天崎 そら(あまさき そら)(20)※一章時

主人公。人々を悪夢から救う"夢うさぎ亭"で働く一般女性。

自分よりも相手のことを優先する心優しい性格で、大抵のことは受け止めてしまう。

一章では夢うさぎでの経験から、自分の意見を言う勇気を持てるようになった。

(※本作では主人公の個人設定はフリーなため、定まった容姿は存在しません)

早乙女 夢月(さおとめ むつき)(19)※一章時

まだ夢の世界で夢魔を祓ったことがない半人前の夢想師。

前向きで明るく裏表がない天真爛漫な性格で、深く強く他人の気持ちに寄り添える豊かな人間性を持つ。

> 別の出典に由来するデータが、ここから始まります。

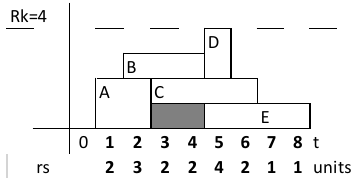
Fig. 6. Resource histogram (feasible project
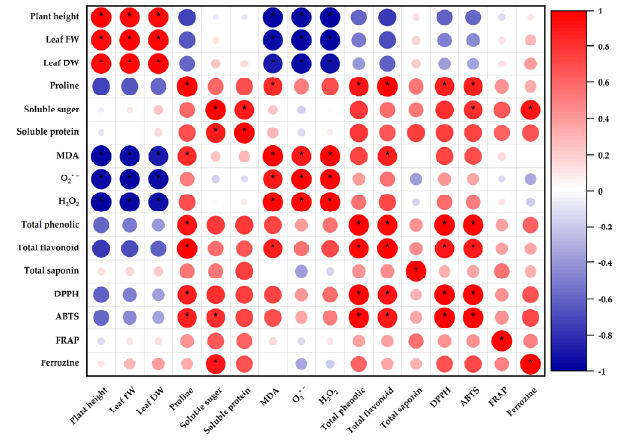
Figure 8. A correlation analysis of physiological, biochemical, and antioxidant activities of H. cannabinus seedlings under salt stress. * Indicates significance at the 5% level, while color depth denotes the correlation coefficient. The strength of the correlation is represented by the size of the circles.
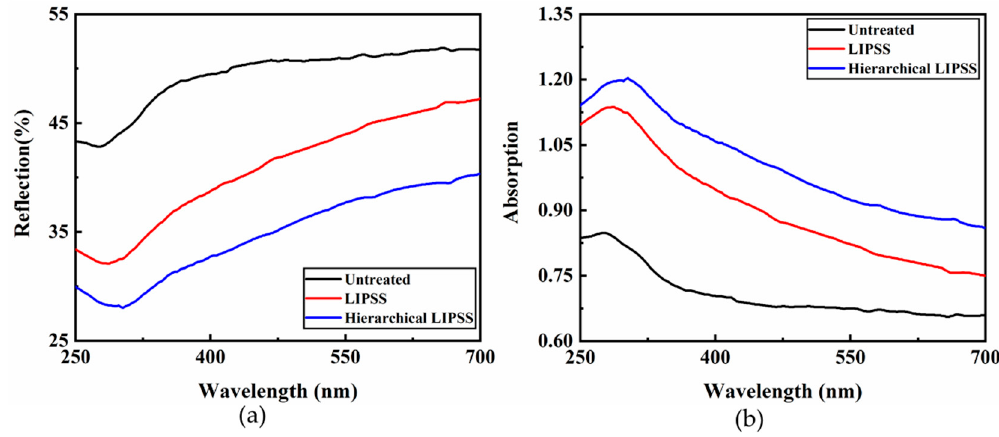
Figure 3. The reflection ( a ) and absorption ( b ) spectra of untreated, LIPSS, and hierarchical LIPSS substrate.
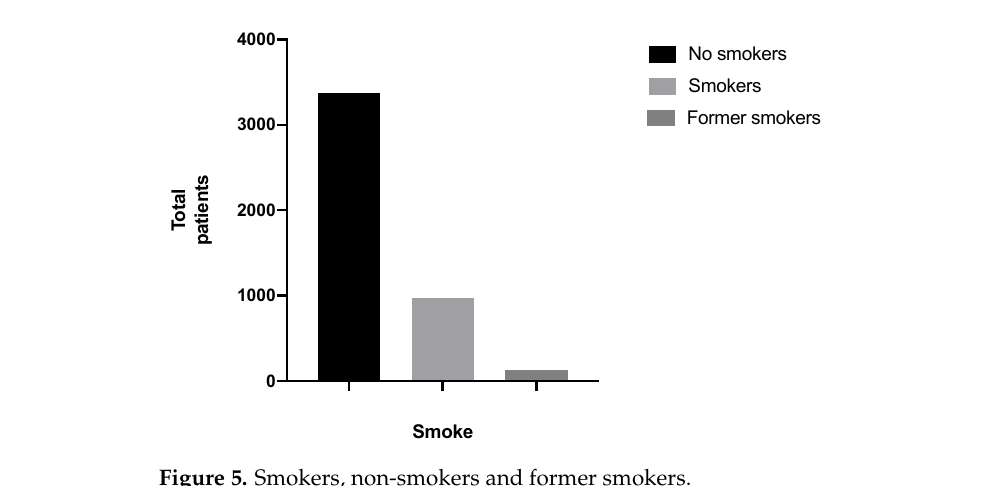
Figure 4. Distribution of systemic pathologies in patients. Among 4487 patients, there were smokers, non-smokers and ex-smokers, respectively, 973 (21.68%), 3377 (75.26%) and 133 (2.96%). The remaining four patients did not report these data in the medical record (0.09%) (Figure 5).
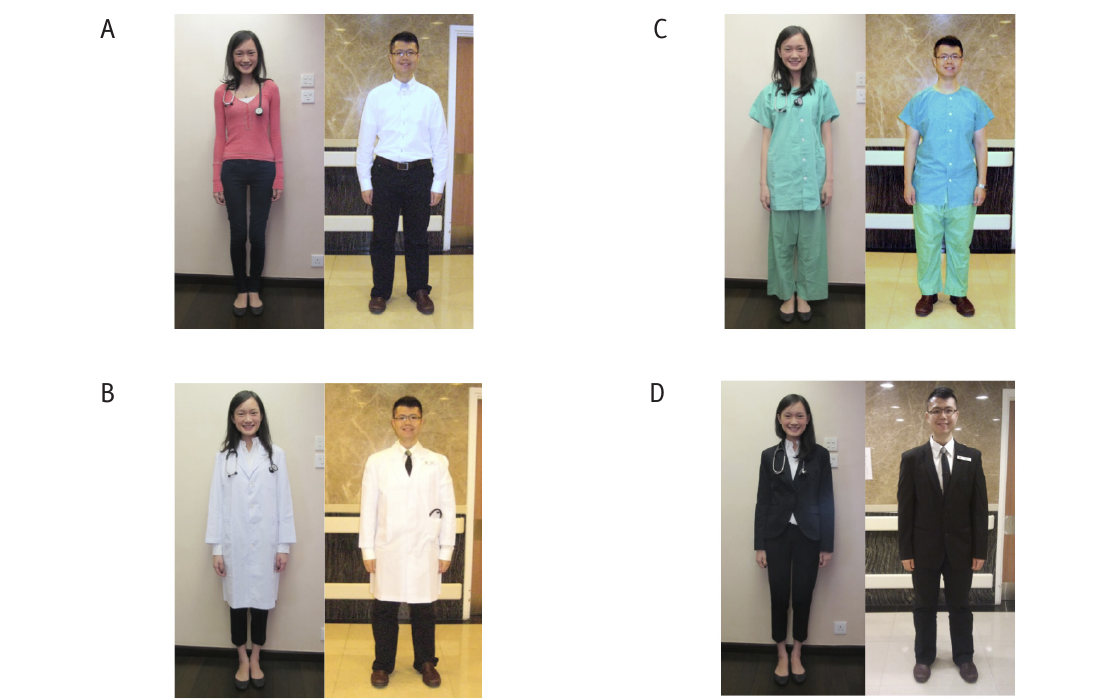
Figure 1. Female and Male Doctors Dressed in 4 Different Attires (A: Casual, B: Scrubs, C: White Coat and D:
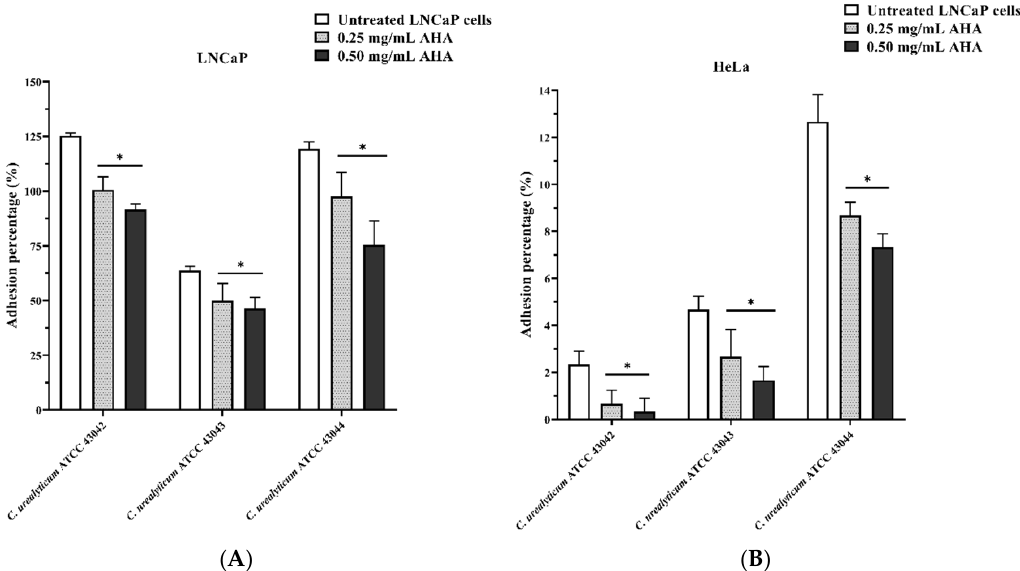
Figure 4. E ff ect of AHA on C. urealyticum adhesion to human LNCaP ( A ) and HeLa ( B ) cell lines. White histograms: strains not treated with AHA. Light grey histograms with dots: strains treated with 0.25mg/mL AHA. Black histograms: strains treated with 0.50mg/mL AHA. Results are expressed as percentage. The bars represent means ± SD of three independent experiments performed in triplicate (SD = standard deviation). Statistically significant differences, determined by two-way analysis of variance ANOVA, are indicated: * p < 0.05 versus control/untreated.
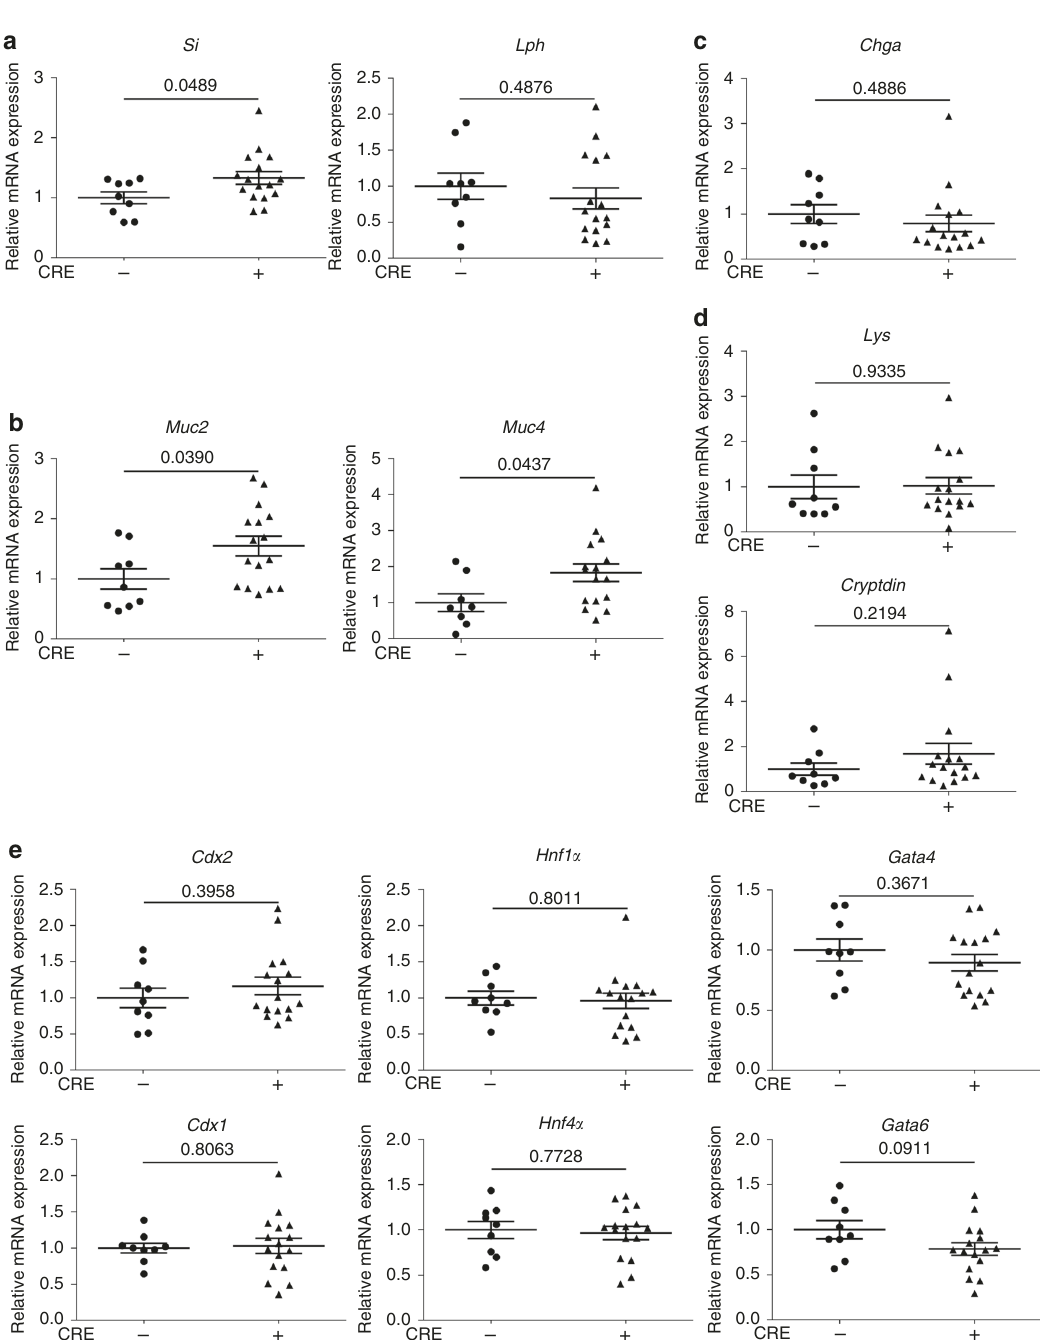
Fig. 4 H2a.z controls the expression of differentiation marker mRNAs in vivo. 10 – 15 mice per indicated genotypes were fed a tamoxifen-containing diet for 10 days, sacri fi ced and the small intestinal mucosae were harvested and total RNA extracted, as indicated in the Materials and Methods. qPCR was then performed for the detection of enterocyte ( a ), goblet ( b ), entero-endocrine ( c ), and Paneth ( d ) cell markers. β 2m-normalized values for each mouse were plotted relative to 1 for the mean of control (-CRE) mice. Means and standard errors are represented and the Student ’ s t -Test p -value is indicated for each gene. e Same as in a – d for intestine-speci fi c transcription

そのおかげで、夢の世界を現出するために必要な「心のパイプ」を繋ぐところまでは誰よりも完璧にこなすことができ、秘めたるポテンシャルは天才的。

しかし、その事実を本人はまだ自覚できないでいる。

宝生 吏星(ほうしょう りせい)(24)※一章時

夢の空間の現出を得意とする夢想師。

他人のことを真剣に考えすぎてしまう性分で根が優しい。

反面、冷静で効率主義かつ真顔で言葉遣いがきつい。そのため人に避けられやすく、本人も少し気にしている。

実直で真面目すぎる苦労人気質。不測の事態に陥ると熱くなりやすい一面も。

夢うさぎの実質的なリーダーとして振る舞っている。後輩である夢月の指導について、自分とあまりにタイプが違うことにかなり悩んでいるらしい。

紫吹 蓮夜(しぶき れんや)(不明)※一章時

夢魔の駆除を得意とする夢想師。

天性のルックスと王子様気質により何もしなくてもモテる美男子。

いつもニヤニヤとしていて、何を考えているのかよく分からない。

自分の身内をからかって遊ぶのが趣味で周りも手を焼いているが、他人が本心から嫌がることは絶対しないバランス感覚を持っているため、何故か憎まれない。

吏星とは付き合いが長く、お互いがお互いの"扱い方"を熟知している節がある。

ヨウタ(5)

一章の核となる少年。来年度から小学生。

ある理由で夢魔に憑かれてしまい、夢うさぎを訪れる。

幼稚園などに通えておらず、家に1人でいる時間が長い。

テレビやおもちゃを心の拠り所にしており、最近は特撮作品ブレイブテイカーがお気に入り。家で何度も繰り返し見ては元気を貰っている。

ヨウタの母(33)

一章に登場。

息子 ヨウタの悪夢を治すため、夢うさぎを訪れる女性。

夢想師の治療には原則本人しか招待されないが、ある理由から付き添いが認められている(ただし、治療の実態を知ることはできない)

佐藤 アキラ(さとう あきら)(30)

一章に登場。

悪夢の治療を受けに夢うさぎ亭を訪れる研究者。

仕事の重圧に負けまいと日々頑張っているが、家族の理解を得られないことに頭を悩ませている。